Despite this relatively good performance, we did not observe a gain in accuracy by fusing both lidar systems. The results of the fused dataset (ALS + TLS) were considerably similar to the results of both ALS and TLS data. Therefore, the use of either ALS or TLS would be sufficient to model the tree crown structural and fuel attributes in this longleaf pine forest ecosystem. Additionally, we believe that ALS data offers reasonable results regarding the difference in point density and data acquisition capabilities of the two lidar systems. This is operationally relevant because of the significantly larger area that can be surveyed with the airborne system, especially if compared to the TLS, which needs at least two scans captured from different perspectives or even more if stand density causes occlusion [93,94,95]. Additionally, other authors have developed studies with the fusion of different lidar datasets and have discussed how choosing the appropriate method will depend on the objective of the forester [96]. While there was an asynchrony in data collection that could potentially affect the accuracy of the models proposed here, given the slow growth rates of mature longleaf pine, and the metrics that we are evaluating in this study (crown-level structure and fuel metrics), we thoroughly expect that this impact is going to be minimal on our modeling.

We proposed a workflow to model tree/crown structure and fuel attributes, and we tested it in three specific inventory plots at Eglin AFB. Nevertheless, further research is needed to assess the implications of our analysis across diverse study sites.

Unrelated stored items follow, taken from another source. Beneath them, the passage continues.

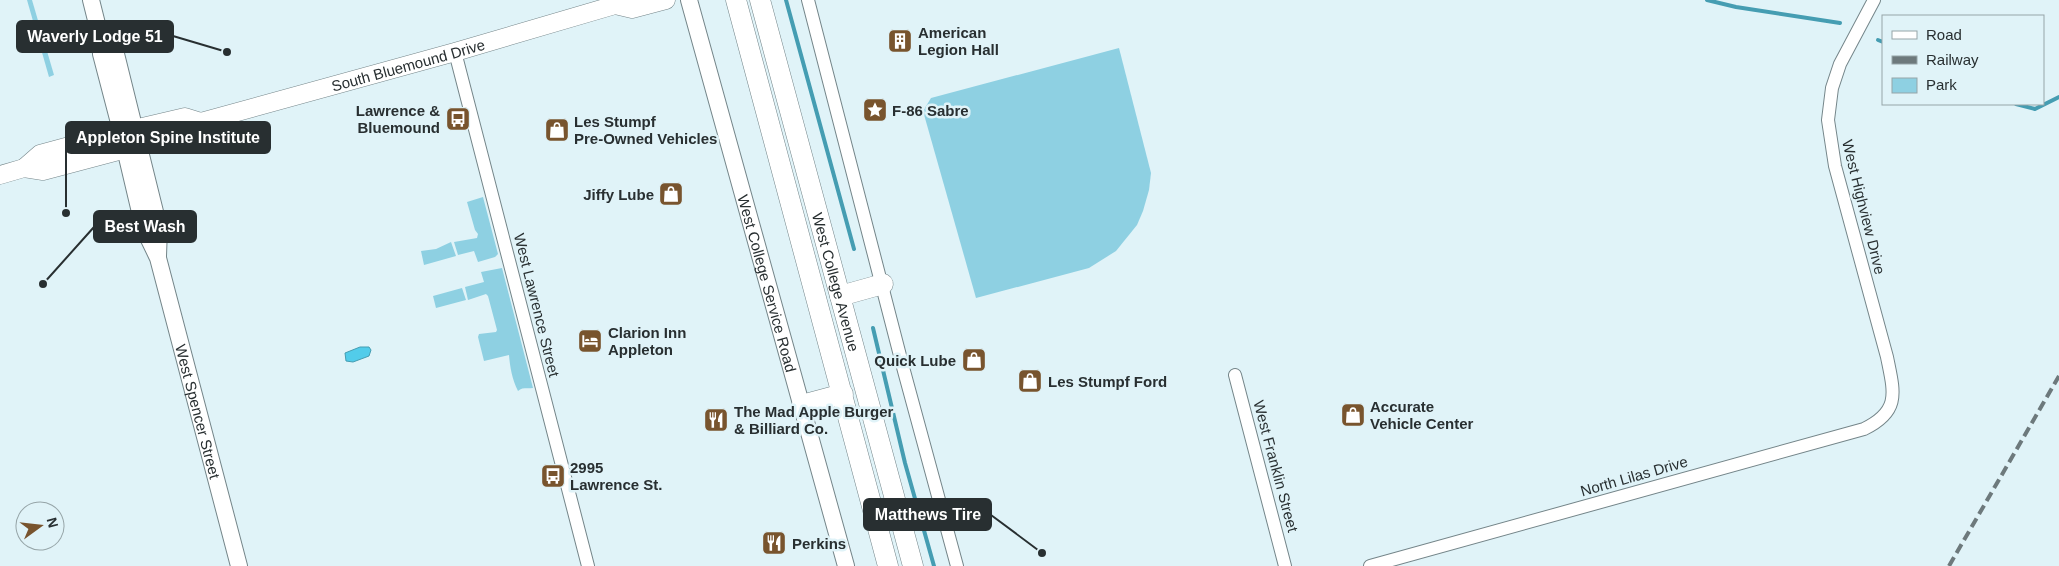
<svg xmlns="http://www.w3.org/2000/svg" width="2059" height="566" font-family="Helvetica,sans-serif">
<rect width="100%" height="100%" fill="#e0f3f8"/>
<g fill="#8ed0e2">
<polygon points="27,0 32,0 54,75 49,77"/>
<polygon points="1119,48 1151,173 1149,190 1143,211 1137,225 1116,251 1089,268 976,298 923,111 931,98"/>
<polygon points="483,197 498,254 495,257 478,262 474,251 458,255 454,242 477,238 478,234 475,230 467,202"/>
<polygon points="451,242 456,256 424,265 421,251 436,249"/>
<path d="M502 268 533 388C527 389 522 387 518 391 512 379 510 367 509 355L484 361 478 337 479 334 496 332 497 330 488 296 486 294 468 300 465 287 484 282 481 272Z"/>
<polygon points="462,288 466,300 436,308 433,296"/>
</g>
<polygon fill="#52ccea" stroke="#459db2" points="360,347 369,347 371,350 369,356 353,362 346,361 345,353"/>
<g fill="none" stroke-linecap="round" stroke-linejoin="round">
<g stroke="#459db2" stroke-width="4">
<polyline points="786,0 854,249"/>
<polyline points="1707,0 1736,7 1840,23"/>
<polyline points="1878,40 1883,42"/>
<polyline points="2016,104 2035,109 2059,97"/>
<polyline points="873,328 905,463 934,566"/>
</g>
<defs>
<g id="minor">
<polyline points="808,0 904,371 957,566"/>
<polyline points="455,52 588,566"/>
<polyline points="1235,375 1285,566"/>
<path d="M1370 566 1864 429C1901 411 1894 392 1887 357L1835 166 1828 120 1832 88 1840 64 1874 0"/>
</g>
<g id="tertiary">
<path id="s1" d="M91 0 100 36 101 54 118 119 139 208 146 233 158 258 239 566"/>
<path id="s2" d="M689 0 846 566"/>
<polyline points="100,36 115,50 159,228 158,256"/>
</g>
<g id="secondary">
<polyline points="24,168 40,154 121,132 185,117 201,122"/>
<path id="s3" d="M0 175 24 168 43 171 190 132 201 122 455 52 615 5 632 9 666 0"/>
</g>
<g id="primary">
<polyline points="736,0 888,566"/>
<path id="s4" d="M760 0 913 566"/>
<polyline points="840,296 883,284"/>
<polyline points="802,405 843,394"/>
</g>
</defs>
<use href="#minor" stroke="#748589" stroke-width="14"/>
<use href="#tertiary" stroke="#748589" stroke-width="18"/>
<use href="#secondary" stroke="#748589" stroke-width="19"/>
<use href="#primary" stroke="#748589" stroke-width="21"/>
<use href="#minor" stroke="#fff" stroke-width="12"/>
<use href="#tertiary" stroke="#fff" stroke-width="16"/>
<use href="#secondary" stroke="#fff" stroke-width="18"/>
<use href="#primary" stroke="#fff" stroke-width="20"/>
<polyline stroke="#6d797c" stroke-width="4" stroke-dasharray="10 5" stroke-linecap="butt" points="1949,566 2059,376"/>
</g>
<defs>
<symbol id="building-square" viewBox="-11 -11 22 22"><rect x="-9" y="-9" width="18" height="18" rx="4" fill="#78542e" stroke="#e0f3f8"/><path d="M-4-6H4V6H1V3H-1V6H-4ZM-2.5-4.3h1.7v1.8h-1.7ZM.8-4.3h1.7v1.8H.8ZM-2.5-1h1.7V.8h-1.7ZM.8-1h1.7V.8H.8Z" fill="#fff"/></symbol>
<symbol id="sight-square" viewBox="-11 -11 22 22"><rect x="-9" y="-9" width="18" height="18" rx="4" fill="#78542e" stroke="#e0f3f8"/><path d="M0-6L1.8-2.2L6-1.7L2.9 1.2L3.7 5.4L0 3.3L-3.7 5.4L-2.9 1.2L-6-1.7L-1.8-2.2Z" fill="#fff"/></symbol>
<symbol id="bus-square" viewBox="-11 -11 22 22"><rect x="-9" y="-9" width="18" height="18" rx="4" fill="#78542e" stroke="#e0f3f8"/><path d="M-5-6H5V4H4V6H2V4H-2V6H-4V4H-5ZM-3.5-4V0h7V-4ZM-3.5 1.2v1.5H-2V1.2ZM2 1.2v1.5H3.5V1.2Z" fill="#fff"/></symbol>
<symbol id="shop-square" viewBox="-11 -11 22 22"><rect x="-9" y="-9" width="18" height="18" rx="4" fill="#78542e" stroke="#e0f3f8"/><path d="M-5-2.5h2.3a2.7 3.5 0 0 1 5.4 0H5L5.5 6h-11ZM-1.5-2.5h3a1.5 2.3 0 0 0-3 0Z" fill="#fff"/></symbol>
<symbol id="hotel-square" viewBox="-11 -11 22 22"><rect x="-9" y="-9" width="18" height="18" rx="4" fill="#78542e" stroke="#e0f3f8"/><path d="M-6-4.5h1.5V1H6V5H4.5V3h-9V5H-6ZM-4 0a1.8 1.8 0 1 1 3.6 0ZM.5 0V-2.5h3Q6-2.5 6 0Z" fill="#fff"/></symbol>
<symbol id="restaurant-square" viewBox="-11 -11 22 22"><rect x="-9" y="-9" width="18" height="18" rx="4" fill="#78542e" stroke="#e0f3f8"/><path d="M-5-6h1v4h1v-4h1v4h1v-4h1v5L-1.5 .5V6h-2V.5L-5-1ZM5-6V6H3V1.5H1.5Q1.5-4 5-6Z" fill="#fff"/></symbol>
</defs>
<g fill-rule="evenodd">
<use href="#building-square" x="886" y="27" width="28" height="28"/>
<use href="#sight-square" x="861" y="96" width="28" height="28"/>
<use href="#bus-square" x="444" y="105" width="28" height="28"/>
<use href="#shop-square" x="543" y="116" width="28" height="28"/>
<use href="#shop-square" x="657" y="180" width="28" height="28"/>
<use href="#hotel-square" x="576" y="327" width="28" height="28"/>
<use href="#shop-square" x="960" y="346" width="28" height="28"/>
<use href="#shop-square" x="1016" y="367" width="28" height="28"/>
<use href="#shop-square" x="1339" y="401" width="28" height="28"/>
<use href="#restaurant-square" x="702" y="406" width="28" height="28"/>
<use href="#bus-square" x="539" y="462" width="28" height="28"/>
<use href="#restaurant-square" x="760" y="529" width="28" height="28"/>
</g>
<g text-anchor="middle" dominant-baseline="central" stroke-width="5" stroke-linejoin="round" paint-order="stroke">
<g font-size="15" font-weight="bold" fill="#282f31" stroke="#e0f3f8" text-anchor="start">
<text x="918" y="32">American<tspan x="918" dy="17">Legion Hall</tspan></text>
<text x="440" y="110" text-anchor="end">Lawrence &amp;<tspan x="440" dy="17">Bluemound</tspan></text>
<text x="892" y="110">F-86 Sabre</text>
<text x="574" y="121">Les Stumpf<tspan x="574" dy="17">Pre-Owned Vehicles</tspan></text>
<text x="654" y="194" text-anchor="end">Jiffy Lube</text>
<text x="608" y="332">Clarion Inn<tspan x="608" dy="17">Appleton</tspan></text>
<text x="956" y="360" text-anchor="end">Quick Lube</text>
<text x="1048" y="381">Les Stumpf Ford</text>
<text x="1370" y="406">Accurate<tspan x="1370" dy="17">Vehicle Center</tspan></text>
<text x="734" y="411">The Mad Apple Burger<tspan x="734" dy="17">&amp; Billiard Co.</tspan></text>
<text x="570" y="467">2995<tspan x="570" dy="17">Lawrence St.</tspan></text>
<text x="792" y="543">Perkins</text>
</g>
<g font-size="15" fill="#282f31" stroke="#e0f3f8">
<text stroke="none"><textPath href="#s3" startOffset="426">South Bluemound Drive</textPath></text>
<text transform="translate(1864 207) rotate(76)">West Highview Drive</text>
<text stroke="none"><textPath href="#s2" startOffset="294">West College Service Road</textPath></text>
<text stroke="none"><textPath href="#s4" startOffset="292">West College Avenue</textPath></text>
<text transform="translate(537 305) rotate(76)">West Lawrence Street</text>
<text stroke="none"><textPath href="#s1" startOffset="426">West Spencer Street</textPath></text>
<text transform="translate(1276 466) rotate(75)">West Franklin Street</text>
<text transform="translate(1634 476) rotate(-16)">North Lilas Drive</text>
</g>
</g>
<path fill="none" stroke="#282f31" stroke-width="2" d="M227 52L173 36M66 213L66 137M43 284L94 227M1042 553L991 515"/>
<g fill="#282f31" stroke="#e0f3f8" stroke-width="2">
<circle cx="227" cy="52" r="5"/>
<circle cx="66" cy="213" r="5"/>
<circle cx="43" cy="284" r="5"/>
<circle cx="1042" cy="553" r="5"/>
</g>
<g fill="#282f31" stroke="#282f31" stroke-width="2">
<rect x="17" y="21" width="156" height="31" rx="5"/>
<rect x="66" y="122" width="204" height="31" rx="5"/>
<rect x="94" y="211" width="102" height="31" rx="5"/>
<rect x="864" y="499" width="127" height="31" rx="5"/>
</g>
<g font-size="16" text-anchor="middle" font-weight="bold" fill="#fff">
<text x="95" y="42">Waverly Lodge 51</text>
<text x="168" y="143">Appleton Spine Institute</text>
<text x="145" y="232">Best Wash</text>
<text x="928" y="520">Matthews Tire</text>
</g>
<rect x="1882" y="15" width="162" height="90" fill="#e0f3f8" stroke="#96a5a8"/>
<rect x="1892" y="31" width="25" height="8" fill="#ffffff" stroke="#96a5a8"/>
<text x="1926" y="40" font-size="15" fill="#282f31">Road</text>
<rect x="1892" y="56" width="25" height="8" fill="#6d797c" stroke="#96a5a8"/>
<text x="1926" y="65" font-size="15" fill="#282f31">Railway</text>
<rect x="1892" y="78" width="25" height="15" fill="#8ed0e2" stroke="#96a5a8"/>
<text x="1926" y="90" font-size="15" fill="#282f31">Park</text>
<g transform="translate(40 526) rotate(75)"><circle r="24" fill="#e0f3f8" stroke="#96a5a8"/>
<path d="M0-4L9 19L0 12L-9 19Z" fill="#78542e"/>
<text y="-8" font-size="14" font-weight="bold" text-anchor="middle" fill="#282f31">N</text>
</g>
</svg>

Factors such as tree density, crown shape, tree overlaps, stem size, tree age, and species distribution affect stand and plot structures and, therefore, should be carefully considered while performing ITD and modeling individual tree attributes. Additionally, assessing the differences between using ALS and TLS data for modeling different forest types and stand conditions would inform decision making. For instance, it would provide insights on whether a specific data collection is required or if it is a justifiable tradeoff by looking into other external factors—such as the size of the study area, ease of access to the location, density of the forests, and cost of operations. Cost-effectiveness analyses of boom-lifted TLS data collections also remain to be assessed. Such analysis must consider the costs of measuring tree attributes and the costs of the TLS data collection, taking into account the covered area and the number of trees that can be accurately measured from each scanning point. It is possible that inexpensive UAV-lidar or mobile scanning lidar systems can collect similar data at lower cost and more effectively from multiple view perspectives compared to boom-lifted TLS.

5. Conclusions

In this study, we evaluated and compared the capability of ALS, TLS, and ALS + TLS fusion in assisting with crown structure and fuel attribute estimations in a longleaf pine forest ecosystem and demonstrated that lidar could enhance structure and fuel load modeling at the tree level. The workflow involved individual tree detection from lidar point clouds and the development of predictive models of crown-level structure and fuel and tree attributes. Overall, both ALS- and TLS-based models showed relatively good performance in the prediction of the tree attributes. Given that TLS measurements are less practical and more expensive, our comparison suggests that ALS measurements are still reasonable for many applications, and their usefulness is justified. Our analyses demonstrate the applicability of lidar for modeling crown structure and fuel attributes and provide insights for advancing forest fuel and fire management strategies. Further research is needed to assess the operational and economic implications of these results for forest monitoring, fuel management, and fire activity planning at a broader scope.